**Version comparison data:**
^^^^^^^^^^^^^^^^
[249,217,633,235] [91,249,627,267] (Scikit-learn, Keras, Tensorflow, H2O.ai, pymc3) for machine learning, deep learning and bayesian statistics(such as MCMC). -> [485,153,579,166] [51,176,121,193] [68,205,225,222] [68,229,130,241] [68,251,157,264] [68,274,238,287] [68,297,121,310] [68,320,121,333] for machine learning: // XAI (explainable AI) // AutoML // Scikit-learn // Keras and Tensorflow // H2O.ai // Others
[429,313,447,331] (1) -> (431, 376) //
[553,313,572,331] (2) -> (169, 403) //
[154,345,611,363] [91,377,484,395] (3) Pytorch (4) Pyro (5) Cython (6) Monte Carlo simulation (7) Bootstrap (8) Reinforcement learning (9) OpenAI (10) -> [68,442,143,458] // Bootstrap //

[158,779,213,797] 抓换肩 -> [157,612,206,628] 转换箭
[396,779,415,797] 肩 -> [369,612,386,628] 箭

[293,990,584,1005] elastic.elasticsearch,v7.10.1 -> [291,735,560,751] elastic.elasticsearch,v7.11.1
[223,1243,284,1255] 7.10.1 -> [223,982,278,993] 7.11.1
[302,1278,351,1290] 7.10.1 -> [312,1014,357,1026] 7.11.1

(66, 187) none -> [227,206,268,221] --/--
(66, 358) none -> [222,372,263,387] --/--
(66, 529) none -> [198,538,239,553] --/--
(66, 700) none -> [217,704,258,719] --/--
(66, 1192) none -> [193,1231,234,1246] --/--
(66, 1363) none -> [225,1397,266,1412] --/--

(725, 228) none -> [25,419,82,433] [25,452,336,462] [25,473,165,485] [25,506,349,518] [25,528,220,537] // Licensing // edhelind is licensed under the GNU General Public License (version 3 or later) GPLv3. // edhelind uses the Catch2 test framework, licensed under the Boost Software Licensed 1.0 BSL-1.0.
^^^^^^^^^^^^^^^^
**WORK ORDER:** Which lines run from the one holding "[223,1243,284,1255] 7.10.1 ->" through the end of the data? Write them out exactly, ends included, and add nothing.

**ANSWER TO THIS TASK:**
[223,1243,284,1255] 7.10.1 -> [223,982,278,993] 7.11.1
[302,1278,351,1290] 7.10.1 -> [312,1014,357,1026] 7.11.1

(66, 187) none -> [227,206,268,221] --/--
(66, 358) none -> [222,372,263,387] --/--
(66, 529) none -> [198,538,239,553] --/--
(66, 700) none -> [217,704,258,719] --/--
(66, 1192) none -> [193,1231,234,1246] --/--
(66, 1363) none -> [225,1397,266,1412] --/--

(725, 228) none -> [25,419,82,433] [25,452,336,462] [25,473,165,485] [25,506,349,518] [25,528,220,537] // Licensing // edhelind is licensed under the GNU General Public License (version 3 or later) GPLv3. // edhelind uses the Catch2 test framework, licensed under the Boost Software Licensed 1.0 BSL-1.0.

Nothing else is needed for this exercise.